OK, so the gorgeously irresistible Italian in question had been graceless in his leave-taking, and certainly had not followed through—which was a shame, because a slightly longer fling, even maybe a romantic escapade in Italy, was really just what Siena needed now, after the last grim years. But now it had all gone pear-shaped. All that was possible was damage limitation.
‘I don’t really know anything about how to get a paternity test organised,’ she began now, in a voice she hoped was encouraging, ‘but I guess you go to your doctor first and explain—’
Siena reared back. ‘You’re not serious!’ she shot out.
‘It’s the only way to—’
Siena cut straight across her. Voice vehement. ‘You don’t seriously think I am going to go anywhere near that vile, disgusting man ever, ever again, do you?’
‘Si, I know it’s galling, but it’s the only way—’
‘No. No, no, no, no and no ! I forced myself to go there because I genuinely thought it was the right thing to do—that a man has the right to know if he is to be a father, even in circumstances like these! But I did have to force myself to do it. It was humiliating and mortifying and deeply, deeply embarrassing, damn it! Even before he looked at me like I was something the dog dragged in! And now, after the way he reacted, the way he treated me, I would stick pins in my eyes before I’d go anywhere near him again. He can rot in hell—go down a hole in the ground—take a running jump—go and boil his head...’

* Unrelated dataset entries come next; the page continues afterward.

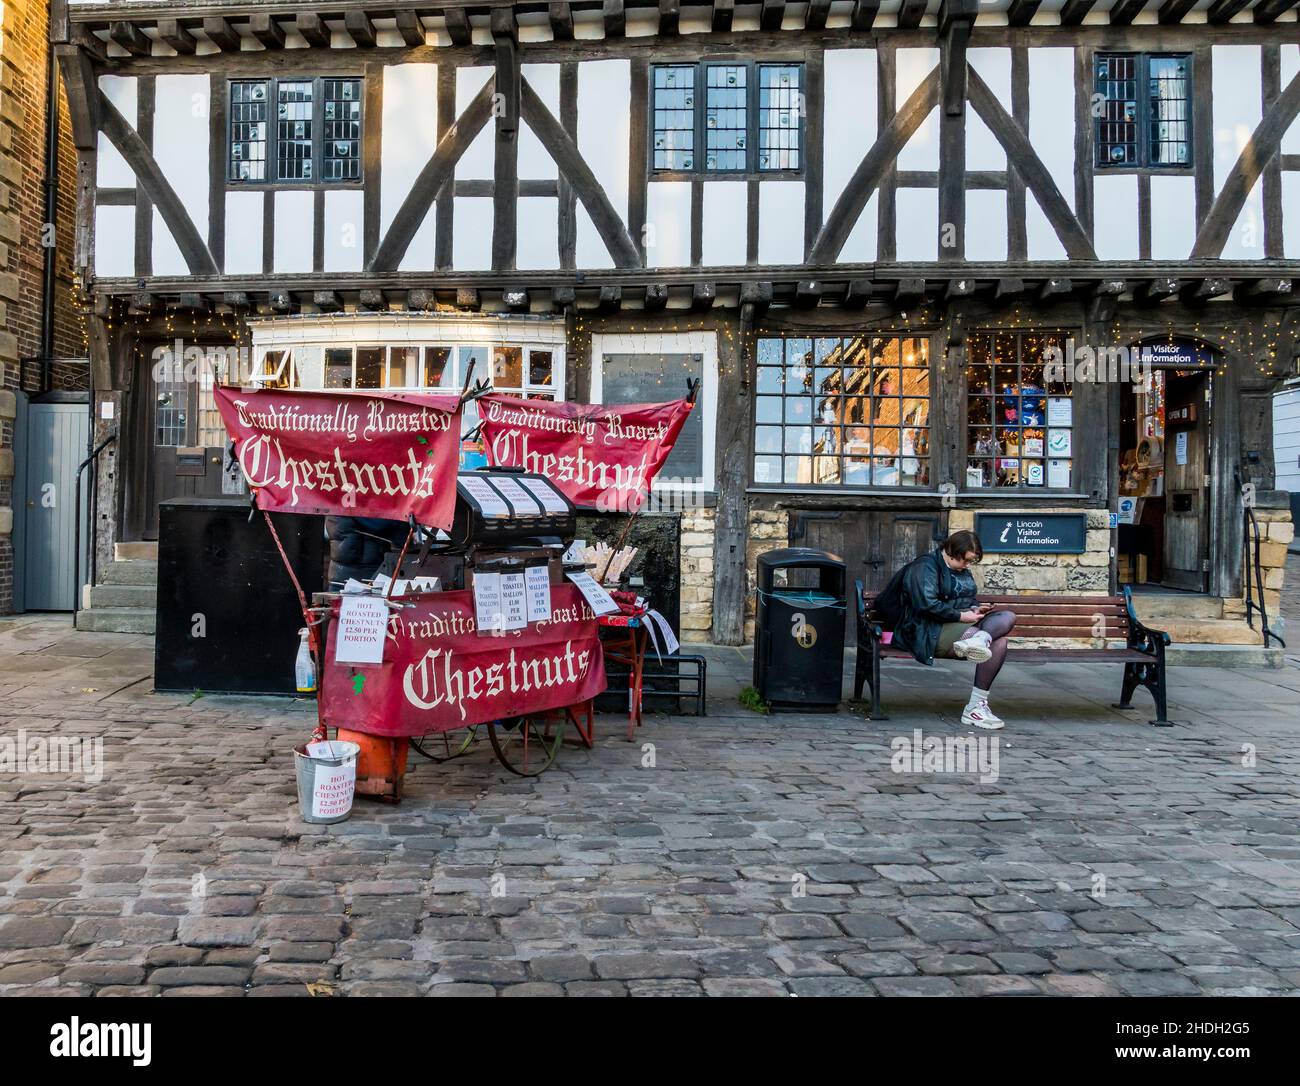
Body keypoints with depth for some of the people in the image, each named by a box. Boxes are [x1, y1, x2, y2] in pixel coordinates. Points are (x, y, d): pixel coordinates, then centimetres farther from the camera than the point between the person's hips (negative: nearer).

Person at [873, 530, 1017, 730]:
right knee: (997, 640, -26)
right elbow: (927, 605, -18)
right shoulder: (925, 567, -6)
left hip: (958, 624, 8)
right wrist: (961, 616, -18)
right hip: (929, 633, -8)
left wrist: (975, 609, 9)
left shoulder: (962, 571, 22)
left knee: (1008, 616, -18)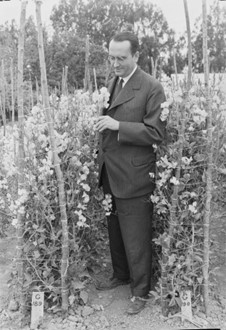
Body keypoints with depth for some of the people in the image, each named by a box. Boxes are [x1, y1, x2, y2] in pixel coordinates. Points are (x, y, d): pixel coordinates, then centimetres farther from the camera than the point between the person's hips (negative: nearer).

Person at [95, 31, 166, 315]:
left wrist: (118, 126, -23)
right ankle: (121, 275, 41)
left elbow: (155, 133, -15)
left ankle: (140, 291, 23)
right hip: (109, 175, 7)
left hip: (134, 177, -7)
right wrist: (100, 122, 4)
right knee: (115, 232, 20)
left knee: (136, 239, 5)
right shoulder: (111, 83, 13)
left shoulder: (152, 88, -11)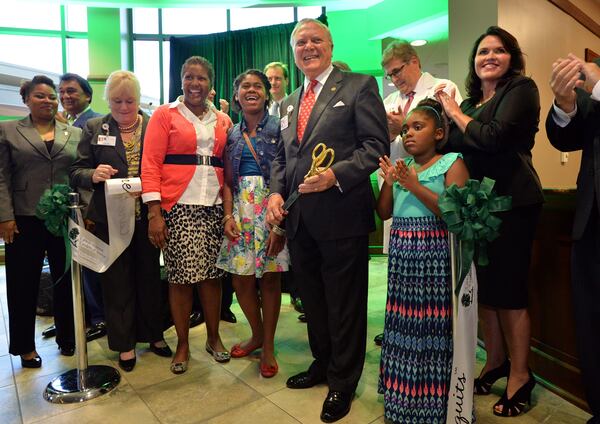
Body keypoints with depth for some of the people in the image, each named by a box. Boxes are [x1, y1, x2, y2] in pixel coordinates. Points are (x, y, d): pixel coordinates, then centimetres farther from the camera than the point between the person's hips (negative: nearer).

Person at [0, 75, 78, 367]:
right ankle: (25, 347, 24)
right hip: (25, 220, -1)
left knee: (66, 282, 10)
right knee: (24, 285, 8)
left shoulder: (76, 134, 9)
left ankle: (67, 338, 27)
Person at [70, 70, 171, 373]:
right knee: (116, 281, 10)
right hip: (109, 220, 0)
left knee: (150, 277, 12)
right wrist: (93, 175, -18)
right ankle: (124, 343, 27)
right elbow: (76, 173, 4)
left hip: (147, 218, 0)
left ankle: (153, 334, 31)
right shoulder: (93, 129, 5)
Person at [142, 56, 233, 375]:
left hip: (214, 206, 3)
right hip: (177, 206, -3)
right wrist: (154, 213, -11)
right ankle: (182, 344, 19)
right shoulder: (165, 114, 4)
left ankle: (213, 337, 25)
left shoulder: (223, 121, 15)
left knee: (212, 274, 6)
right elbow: (150, 163, -3)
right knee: (181, 276, 0)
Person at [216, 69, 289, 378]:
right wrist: (228, 215, -4)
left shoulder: (278, 128, -1)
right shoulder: (232, 134, 13)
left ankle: (268, 346, 20)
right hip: (241, 210, 4)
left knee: (269, 278, 2)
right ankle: (257, 334, 30)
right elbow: (227, 181, 11)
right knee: (240, 279, 5)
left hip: (272, 208, -4)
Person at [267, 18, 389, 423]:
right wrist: (276, 192, 3)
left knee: (344, 302, 7)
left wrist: (337, 175, -22)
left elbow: (377, 145, -9)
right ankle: (322, 363, 40)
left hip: (341, 215, -6)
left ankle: (343, 382, 26)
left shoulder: (359, 86, -1)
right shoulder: (289, 103, 19)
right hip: (298, 218, 7)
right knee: (312, 298, 18)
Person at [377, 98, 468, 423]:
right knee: (403, 321, 13)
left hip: (433, 253, -5)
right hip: (401, 252, 6)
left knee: (432, 323, 2)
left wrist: (416, 187, -18)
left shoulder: (451, 163, -4)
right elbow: (384, 213, 10)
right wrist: (388, 182, -5)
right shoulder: (401, 166, 13)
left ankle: (434, 397, 23)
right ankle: (403, 392, 32)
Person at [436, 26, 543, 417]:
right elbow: (457, 148, 13)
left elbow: (494, 138, -19)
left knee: (509, 286, -1)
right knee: (484, 285, 11)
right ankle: (495, 360, 27)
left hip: (511, 202, -6)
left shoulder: (521, 88, -4)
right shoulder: (469, 102, 16)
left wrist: (455, 113, -6)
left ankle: (520, 374, 16)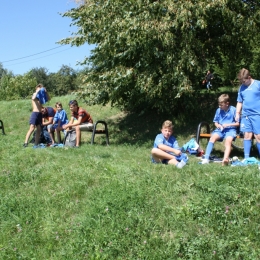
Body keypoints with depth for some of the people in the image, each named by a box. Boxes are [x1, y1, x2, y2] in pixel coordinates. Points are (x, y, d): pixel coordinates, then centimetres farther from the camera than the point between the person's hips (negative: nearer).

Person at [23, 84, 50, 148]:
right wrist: (37, 91, -15)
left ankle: (36, 144, 6)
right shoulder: (34, 94, 1)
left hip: (40, 114, 7)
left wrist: (46, 92, 2)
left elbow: (48, 99, 11)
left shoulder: (41, 95, 18)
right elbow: (33, 98, -22)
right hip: (35, 113, -7)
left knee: (39, 129, 3)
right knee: (32, 128, -17)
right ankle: (25, 143, -20)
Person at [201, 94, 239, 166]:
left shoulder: (233, 110, -7)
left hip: (230, 129, -3)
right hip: (220, 129, 3)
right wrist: (218, 125, -5)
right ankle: (206, 158, -31)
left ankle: (225, 159, -52)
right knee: (213, 137, -26)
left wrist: (228, 125, -13)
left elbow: (238, 123, -2)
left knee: (228, 140, -33)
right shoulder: (219, 110, 4)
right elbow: (215, 122, 17)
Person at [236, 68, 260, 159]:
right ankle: (246, 158, 10)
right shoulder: (242, 87, 12)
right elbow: (239, 102, 20)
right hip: (245, 115, 4)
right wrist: (237, 113, 11)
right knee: (247, 136, 5)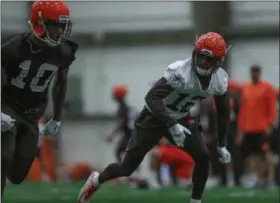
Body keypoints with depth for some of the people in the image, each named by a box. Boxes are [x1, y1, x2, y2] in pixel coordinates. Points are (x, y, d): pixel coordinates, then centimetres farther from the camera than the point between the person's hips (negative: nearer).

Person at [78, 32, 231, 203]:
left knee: (203, 157, -16)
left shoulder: (220, 79, -12)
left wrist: (222, 145, 5)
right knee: (127, 167, 2)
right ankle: (96, 180, 32)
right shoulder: (180, 72, -33)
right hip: (155, 117, -5)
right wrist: (172, 125, -48)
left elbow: (223, 111, 6)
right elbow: (152, 98, -39)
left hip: (180, 118, 5)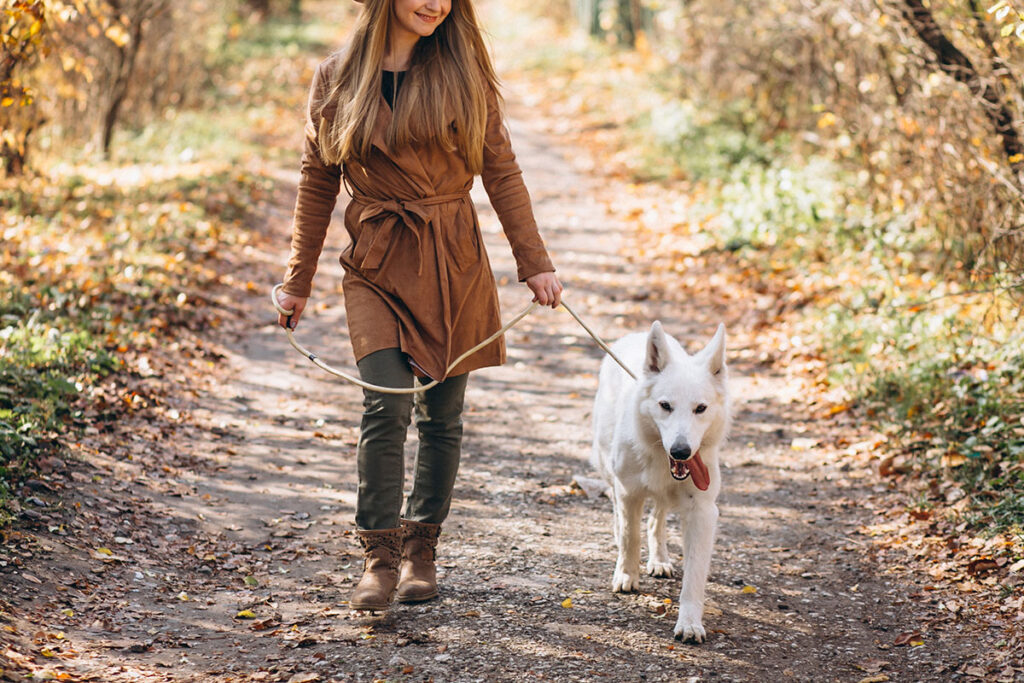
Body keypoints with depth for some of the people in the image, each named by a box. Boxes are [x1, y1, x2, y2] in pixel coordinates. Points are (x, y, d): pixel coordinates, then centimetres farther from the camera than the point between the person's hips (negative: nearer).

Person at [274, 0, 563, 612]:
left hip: (455, 265, 1)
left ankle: (422, 547, 22)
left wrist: (535, 262, -1)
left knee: (442, 414, 7)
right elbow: (318, 185, 9)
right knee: (386, 406, -15)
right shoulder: (337, 79, 2)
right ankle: (380, 556, -6)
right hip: (376, 265, -1)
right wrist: (298, 281, 11)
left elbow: (501, 170, 4)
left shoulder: (462, 72, 2)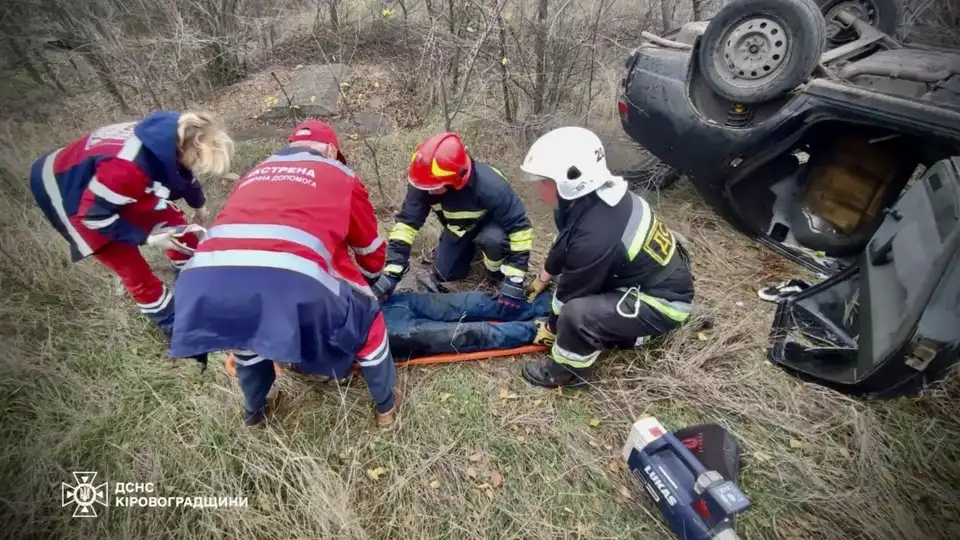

She moved on to some explicit but anatomically impossible manoeuvres for him to contrive, and then, with gritted teeth, got to her feet. Her hands, she realised, were still clenched.
‘Vincenzo Bloody Giansante can take himself back to Italy, the sooner the better. And the bigger the distance between him and me the better! I should never have fallen into bed with him, never gone to see him today, and I will never, as God is my witness, have anything to do with him for as long as I live.’
She took a shuddering breath, making her fists unclench. She pressed both hands across her still-flat abdomen.
‘As for my baby...’ Her voice changed, but only she could feel the tremor in it. ‘It is my baby—’
She turned and walked out of the sitting room, closing the door behind her. There was a storm in her breast and steel in her heart. Cold, hard steel.